32. Much reliance was placed by the learned ASG Mr.Vyas on the condonation of delay scheme dated 29.12.2017 introduced by the Ministry of Corporate Affairs after the publication of the impugned list, however, the said scheme would not justify the action of the respondents, in publishing the impugned list, which was absolutely contrary to the provisions of the Act of 2013 and the Rules made thereunder. The said scheme was in force from 1.1.2018 to 31.3.2018, which was extended up to May 2018, under which the Directors associated with the struck of companies, which had failed to file financial statements or annual returns continuously for a period of three financial years from 2013-14 to 2015-16 were granted an opportunity to rectify the default, by following the procedure laid down therein. However, this Court has held hereinabove that the provisions of Section 164(2)(a) having come into force from 1.1.2014, three financial years for the purpose of the said provision would be financial years 2014-15, 2015-16 and 2016-17 only, and not 2013-14, 2014- 15, and 2015-16. In any case, due to deactivation of the DINs, the concerned Directors were unable to take benefits of the said scheme also. Hence, the said scheme could not be pressed into service for justifying the publication of the impugned list.

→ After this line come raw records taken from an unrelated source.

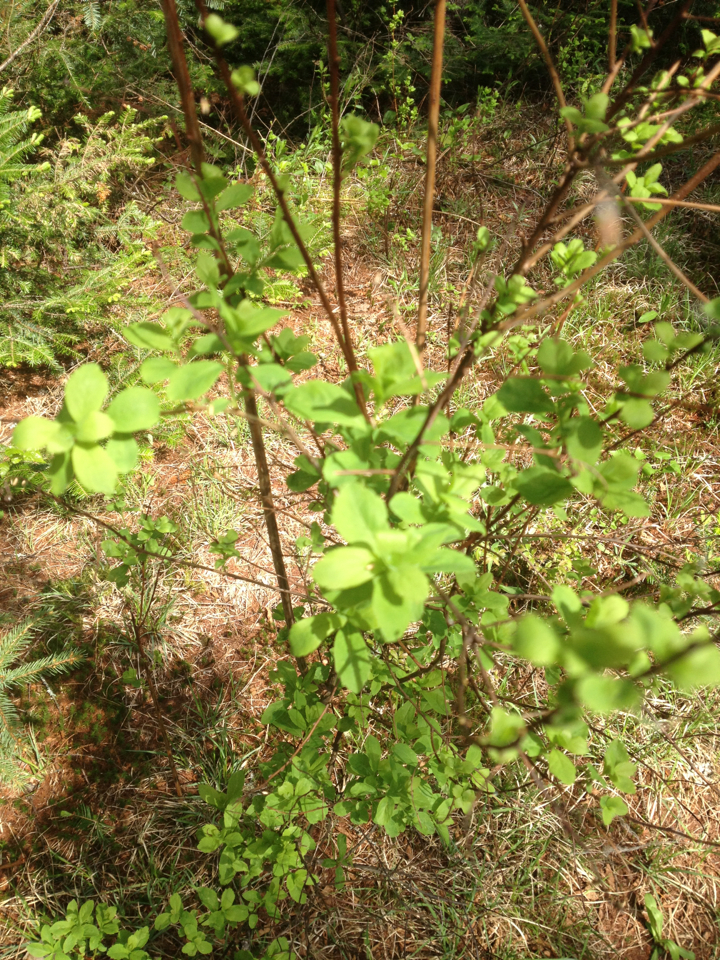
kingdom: Plantae
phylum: Tracheophyta
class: Magnoliopsida
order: Rosales
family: Rosaceae
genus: Spiraea
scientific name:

33. The upshot of the aforesaid discussion and findings may be summarized as under:-
(i) Section 164(2) of the Act of 2013, which had come into force from 1.1.2014 would have prospective and not retrospective effect.
(ii) The defaults contemplated under Section 164(2)(a) with regard to non-filing of financial statements or annual returns for any continuous period of three financial years would be the defaults to be counted from the financial year 2014-15 only and not 2013-14.
(iii) The respondents could not have treated the Directors as disqualified/ ineligible for a period of five years from 1.11.2016 to 1.11.2021, while publishing the impugned list under Section 248 of the Act of 2013.
(iv) Even if the Registrar removes the name of a company from the register of companies, and even if such company would stand dissolved under Section 248, the statutory liabilities/obligations of such struck of company and its Directors would still remain to be discharged, in view of Section 250 of the said Act of 2013.
(v) The respondents could not have deactivated the DINs allotted to the Directors under Section 154 of the said Act, except under the circumstances mentioned in Rule 11 of the said Rules of 2014.
34. In view of the above, the impugned list dated 12.9.2017 of the Directors associated with the struck off companies under Section 248 published by the respondent No.1 is quashed and set aside. The respondents are directed to activate the respective Director Identification Numbers of the petitioners forthwith, if not activated so far. However, it is clarified that the respondents shall be at liberty to take legal action against the petitioners for any statutory default or non-compliance, in accordance with law.
35. All the petitions stand allowed accordingly.